*** Opening of LISTED RECORDS ***
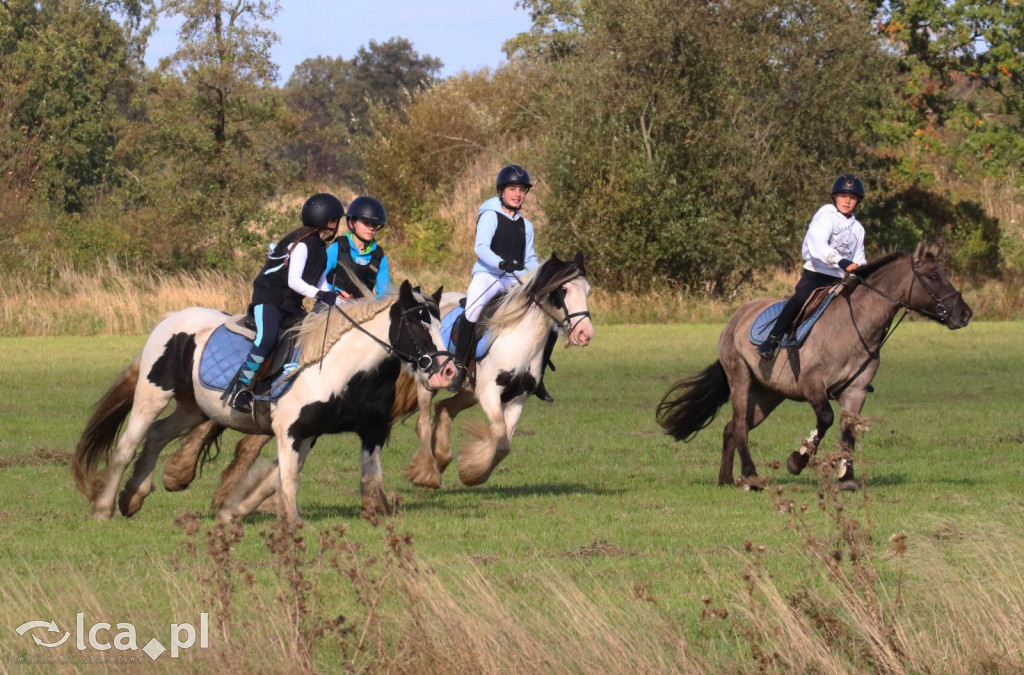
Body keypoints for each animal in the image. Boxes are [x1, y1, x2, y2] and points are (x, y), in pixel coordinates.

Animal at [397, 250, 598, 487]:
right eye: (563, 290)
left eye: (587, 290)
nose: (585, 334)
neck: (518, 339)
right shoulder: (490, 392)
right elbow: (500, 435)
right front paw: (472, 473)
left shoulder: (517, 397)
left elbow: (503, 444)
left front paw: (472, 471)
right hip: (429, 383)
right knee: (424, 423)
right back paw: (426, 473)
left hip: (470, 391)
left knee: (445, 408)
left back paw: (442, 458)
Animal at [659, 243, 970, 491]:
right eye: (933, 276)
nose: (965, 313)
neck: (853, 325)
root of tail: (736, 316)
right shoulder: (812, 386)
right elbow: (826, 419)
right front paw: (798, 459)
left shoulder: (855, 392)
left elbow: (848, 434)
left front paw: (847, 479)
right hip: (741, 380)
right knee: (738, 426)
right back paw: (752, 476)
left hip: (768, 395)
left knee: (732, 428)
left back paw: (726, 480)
*** Close of LISTED RECORDS ***
# TASK
The task here is to output the line with "right elbow: (500, 435)" and all lines after it to the end of the records above, exactly and only those.

# YOUR SOLUTION
right elbow: (500, 435)
right front paw: (472, 473)
left shoulder: (517, 397)
left elbow: (503, 444)
left front paw: (472, 471)
right hip: (429, 383)
right knee: (424, 423)
right back paw: (426, 473)
left hip: (470, 391)
left knee: (445, 408)
left back paw: (442, 458)
Animal at [659, 243, 970, 491]:
right eye: (933, 276)
nose: (965, 313)
neck: (853, 325)
root of tail: (736, 316)
right shoulder: (812, 386)
right elbow: (826, 419)
right front paw: (798, 459)
left shoulder: (855, 392)
left elbow: (848, 434)
left front paw: (847, 479)
right hip: (741, 380)
right knee: (738, 426)
right back paw: (752, 476)
left hip: (768, 395)
left knee: (732, 428)
left back paw: (726, 480)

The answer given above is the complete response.